Clients recently purchased a magnificent example of Italian carving, a Nineteenth-Century Renaissance Revival mantlepiece, and hood, all in beautiful European Walnut. They wished to have this installed in their new Raleigh home but immediately ran into a seemingly impossible obstacle.
The opening for the fireplace was to low to meet modern fire codes and for any modern fireplaces. Fortunately, the owners thought of extending the pilasters on either side of the fireplace by inserting a 10” high block of material, either of stone or wood.
When I first looked at the mantlepiece, I knew that any modifications would have to blend perfectly with the original structure. The proportions, the decorative elements, the wood and finish all would have to be considered.
I decided that the best place to insert the “risers” would be just beneath the two carved statues of soldiers which flank the hearth. Their greater elevation would make them more prominent and the vertical flow of decorative molding would continue down the front of the pilasters.

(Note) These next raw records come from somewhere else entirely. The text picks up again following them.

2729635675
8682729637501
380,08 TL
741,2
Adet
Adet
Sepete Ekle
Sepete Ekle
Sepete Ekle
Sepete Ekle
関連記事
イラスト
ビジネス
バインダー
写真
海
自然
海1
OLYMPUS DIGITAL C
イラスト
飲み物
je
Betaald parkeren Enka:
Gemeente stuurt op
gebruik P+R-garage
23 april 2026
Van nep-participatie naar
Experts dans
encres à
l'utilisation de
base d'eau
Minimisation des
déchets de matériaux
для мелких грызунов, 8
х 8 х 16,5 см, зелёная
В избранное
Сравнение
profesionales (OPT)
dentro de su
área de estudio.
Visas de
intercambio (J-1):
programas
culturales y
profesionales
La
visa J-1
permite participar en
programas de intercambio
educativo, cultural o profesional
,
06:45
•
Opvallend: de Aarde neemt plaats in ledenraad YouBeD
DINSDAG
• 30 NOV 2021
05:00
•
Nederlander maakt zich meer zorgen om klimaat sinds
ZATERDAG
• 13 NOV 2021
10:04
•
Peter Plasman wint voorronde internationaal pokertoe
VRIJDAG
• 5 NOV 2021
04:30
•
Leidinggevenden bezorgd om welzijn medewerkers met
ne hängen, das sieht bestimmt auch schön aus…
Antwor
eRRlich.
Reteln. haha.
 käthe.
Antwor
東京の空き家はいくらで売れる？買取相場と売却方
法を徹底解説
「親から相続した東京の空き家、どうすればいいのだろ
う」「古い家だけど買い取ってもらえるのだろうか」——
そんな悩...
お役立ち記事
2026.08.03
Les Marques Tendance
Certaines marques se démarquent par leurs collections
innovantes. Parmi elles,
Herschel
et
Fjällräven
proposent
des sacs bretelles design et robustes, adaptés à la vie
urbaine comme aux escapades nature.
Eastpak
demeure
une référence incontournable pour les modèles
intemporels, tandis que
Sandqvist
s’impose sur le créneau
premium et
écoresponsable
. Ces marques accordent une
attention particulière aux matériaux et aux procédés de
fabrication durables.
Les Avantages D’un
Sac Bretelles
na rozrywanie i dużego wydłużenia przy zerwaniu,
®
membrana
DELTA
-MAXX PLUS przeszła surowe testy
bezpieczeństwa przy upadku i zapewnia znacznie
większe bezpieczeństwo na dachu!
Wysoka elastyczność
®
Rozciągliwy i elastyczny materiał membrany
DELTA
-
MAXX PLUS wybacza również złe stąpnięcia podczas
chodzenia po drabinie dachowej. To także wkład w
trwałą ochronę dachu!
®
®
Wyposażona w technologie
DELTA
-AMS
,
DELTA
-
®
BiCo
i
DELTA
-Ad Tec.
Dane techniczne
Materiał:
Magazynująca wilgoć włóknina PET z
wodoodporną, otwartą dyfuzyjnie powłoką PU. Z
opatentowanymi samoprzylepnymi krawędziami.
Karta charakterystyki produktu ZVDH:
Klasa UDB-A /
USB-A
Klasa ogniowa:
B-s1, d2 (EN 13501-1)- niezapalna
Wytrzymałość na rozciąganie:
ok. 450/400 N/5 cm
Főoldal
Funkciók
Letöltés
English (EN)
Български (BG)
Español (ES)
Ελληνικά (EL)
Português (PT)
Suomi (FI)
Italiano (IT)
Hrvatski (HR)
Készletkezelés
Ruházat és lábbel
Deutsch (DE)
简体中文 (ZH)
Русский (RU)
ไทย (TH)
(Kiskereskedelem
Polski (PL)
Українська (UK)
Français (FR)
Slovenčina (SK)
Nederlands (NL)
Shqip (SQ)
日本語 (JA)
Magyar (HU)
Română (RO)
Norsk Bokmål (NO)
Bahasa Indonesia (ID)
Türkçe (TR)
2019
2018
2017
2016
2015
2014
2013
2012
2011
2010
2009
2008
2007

I built two plywood boxes to support the weight of the mantle and provide structure for the addition. The tops of these were covered in solid European walnut with the same elaborate moldings used in similar horizontal pieces in the mantle. The front and sides of the risers were clad in raised panels and I also replicated the carving appearing above the soldiers’ heads.
The original finish and wood have undergone subtle changes due to oxidation, light exposure, and atmospheric pollutants all producing a patina which it would be a crime to destroy through refinishing.
I cleaned the existing finish lightly with mineral spirits, leaving the accumulated grime in the cavities of the carving and the grooves in the molding. I then re-waxed the entire piece with beeswax and hand buffing. The result was to accentuate the carving and molding while enhancing the beauty of the old walnut.
The final step was to take the raw wood of the new components and replicate a 150-year-old finish and generations of waxing and polishing.
A coat of amber shellac sealed the wood and brought out the warmth of the walnut. A series of applications of different tints of aniline dye replicated the depth of the color of the old wood.
The Beautiful End Result:
Dark walnut die was brushed into the recesses of the moldings and carvings. A very light coat of tinted finish replicated the old original varnish which had darkened with age. Finally, several coats of clear varnish protected the wood and hand waxing created the same sheen as the old.
With the skill and versatility of the Living Stone Building Company, the mantle was reassembled in the owners two-story living room, standing on their custom stone hearth.
A modern, gas fireplace with cast iron doors complements the character of the mantle. Special provisions were made to protect the mantle from the heat of the fire.